Morgens gehe ich das erste Mal in die stille Meditation und bleibe noch länger sitzen. An diesem Tag will ich irgendwie meine Ruhe. Auch nach der Yogastunde mag ich mich nicht bewegen und trotte nur widerwillig zum Essen. Die Prinzessin geht mir mit ihren Launen etwas auf den Zeiger. Wir verabreden uns für mittags, weil ich ihr bei einer Seminararbeit helfen will.

Um 12:10 Uhr klingelt mein Handy. A. ist dran. Völlig aufgelöst und unter Tränen erzählt sie mir, dass die Ärzte die Herztöne von unserem Sternchen nicht mehr hören. Danach übernimmt die Ärztin den Hörer, A. kann nicht mehr. Die Diagnose ist eindeutig, sagt die Frau am Telefon und mir rutscht das Herz in die Hose. Das Kind ist tot. Gestorben im Mutterbauch an einem Herzfehler.
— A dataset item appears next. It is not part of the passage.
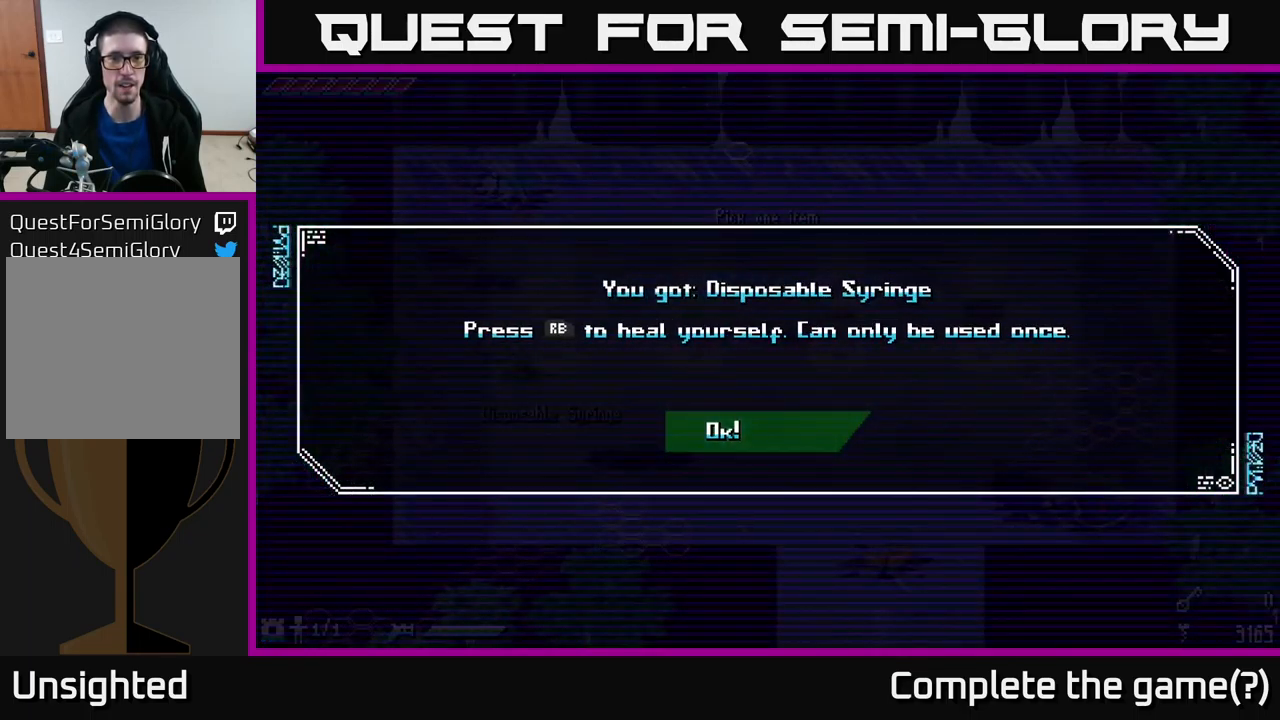
{"buttons": ["A"], "left_stick": "center", "right_stick": "center", "events": [[484, "A", "down"]]}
Ich weiß gar nichts mehr nach diesem Telefonat. Meine Atmung will aussetzen, mein Kreislauf fährt Achterbahn. Ich bin völlig am Boden. Fünf Minuten später klingelt es an der Tür. La M. ist da. Zum Glück. Ich klappe fast ab, sie ist mein Engel in der Not. Nachdem ich den ersten Schock überwunden habe und sich meine Heulkrämpfe langsam legen, beschließe ich sofort nach Hause zu fahren. Gesagt, getan.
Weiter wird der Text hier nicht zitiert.